The Science Behind Our 5 Emotional Dimensions: What We Measure & Why
Most burnout assessments measure one thing: burnout. Some add anxiety. Measuring multiple dimensions of emotional wellness simultaneously — and understanding how they relate — is what makes assessment genuinely useful rather than simply confirmatory.
Here's the thinking behind each dimension we measure and why we chose this set.
Why Five Dimensions?
Burnout is not a unitary state. It's a cluster of related experiences that often travel together but can occur independently, in different combinations, and at different severities.
Someone might score high on burnout and low on anxiety (depletion without activation). Another person might score high on anxiety and decision fatigue with low burnout (overwhelm without depletion). A third might have significant emotional flooding and emotional emptiness with moderate burnout (overwhelm and shutdown).
These profiles are different. They call for different responses. Measuring only burnout would miss the distinctions that make targeted support possible.
Dimension 1: Burnout
What it measures: Core depletion — physical and emotional exhaustion, reduced sense of efficacy, cynicism and disconnection from the work.
Research basis: Based on frameworks aligned with Maslach's burnout model and WHO ICD-11 classification (which formalized burnout as an occupational phenomenon in 2019). The three-component model — exhaustion, cynicism, reduced efficacy — is the most replicated framework in burnout research.
Why it's central: Burnout is the umbrella dimension. It affects all other dimensions and is often what people identify when they seek help. It's also the one most affected by workplace and structural factors.
Dimension 2: Anxiety
What it measures: Nervous system activation, anticipatory worry, physiological hyperarousal, safety-seeking behaviors.
Research basis: Aligned with established anxiety scales (GAD-7 framework elements, though not a clinical diagnostic tool). Anxiety and burnout co-occur frequently but are distinct: burnout is depletion, anxiety is activation.
Why it matters: Treating burnout without understanding the anxiety component leads to interventions that don't address half the picture. Someone in a high-anxiety, moderate-burnout state needs different support than someone in a low-anxiety, high-burnout state.
Dimension 3: Emotional Flooding
What it measures: The tendency for emotional input to exceed processing capacity — frequency, intensity, and recovery time from emotional overwhelm.
Research basis: Gottman's research on flooding in relational contexts; Linehan's DBT framework on emotional sensitivity and reactivity; literature on sensory processing sensitivity (Aron). Less formally studied than burnout and anxiety but well-established in clinical practice.
Why it matters: Flooding is one of the most functionally impairing experiences people report — it directly affects relationships, communication, and decision-making. It's also frequently misattributed to personality rather than recognized as a depletion/sensitivity state.

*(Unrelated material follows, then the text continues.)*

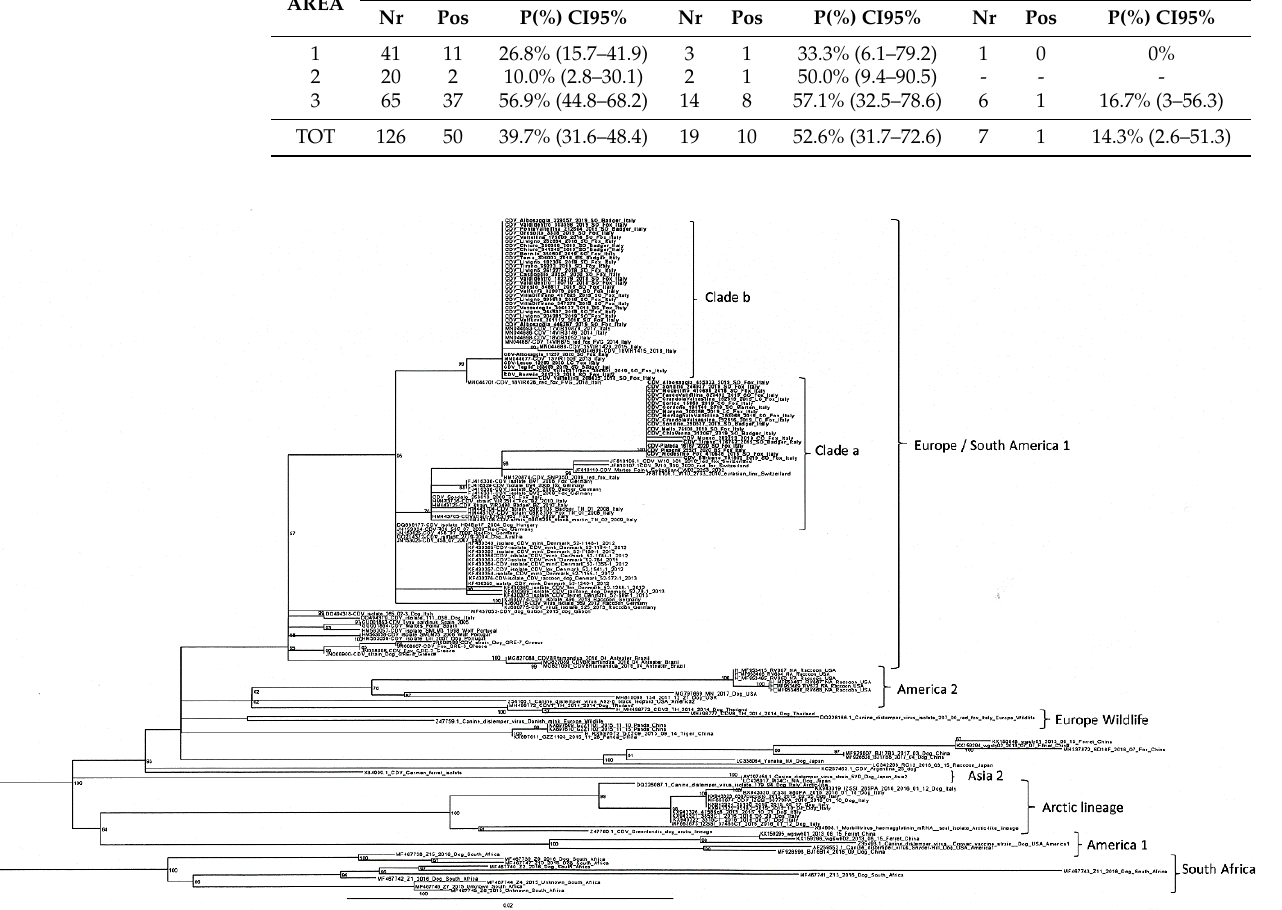
Figure 3. Maximum-likelihood phylogenetic tree based on the partial sequencing of the H gene. Italian CDV sequences investigated in this study are reported in bold. Reference CDV sequences are named, including the genBank accession number, the name of the strain, the host, and the country of origin. Boostrap values are indicated next to nodes.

Dimension 4: Decision Fatigue
What it measures: Cognitive depletion specific to decision-making capacity — decline in quality and willingness over time, avoidance, impulsivity as a fatigue response.

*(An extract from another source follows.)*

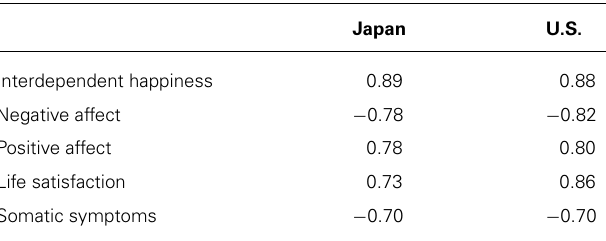
Table 1 | Principle component scores of SWB index in Japan and the U.S. (Study 1).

Research basis: Baumeister's ego depletion research; Iyengar's paradox of choice work; Tierney and Baumeister's popularization of decision fatigue. The research base is somewhat contested (replication challenges in ego depletion literature) but clinically consistent effects are well-documented.
Why it matters: Decision fatigue is one of the most overlooked burnout symptoms. It can persist even as physical energy recovers, is particularly prominent in high-decision-volume roles, and is frequently invisible to people who attribute their decision difficulty to laziness or indecisiveness.
Dimension 5: Emotional Emptiness
What it measures: Emotional numbing, disconnection from one's experience, anhedonia, flatness, absence of felt emotion.
Research basis: Closely related to anhedonia (inability to feel pleasure), a core depression symptom; also addressed in burnout literature as a later-stage depersonalization response; trauma literature on emotional numbing.
Why it matters: Emotional emptiness is often the most alarming experience people bring to assessment — and the most commonly minimized, because it doesn't fit the "feeling terrible" template people expect of burnout. Including it as a named dimension helps people recognize and name what they're experiencing.
How the Dimensions Interact
The five dimensions are not independent. Common interaction patterns:
Burnout lowers flooding threshold. As burnout increases, the amount of emotional input required to trigger flooding decreases. This is why burned-out people often "overreact" — their capacity is genuinely reduced.
Anxiety and decision fatigue compound. Anxious people often make more decisions (checking, reassurance-seeking, planning) which depletes decision capacity faster, which increases anxiety.
Emotional emptiness often follows sustained flooding. The nervous system's response to repeated flooding can be a protective shutdown — which produces the emptiness experience.
Decision fatigue and burnout share a depletion mechanism. Cognitive and emotional resources are not separate budgets; they compete for the same underlying reserves.
Understanding these interactions is part of why your full five-dimension profile tells a more useful story than any single score.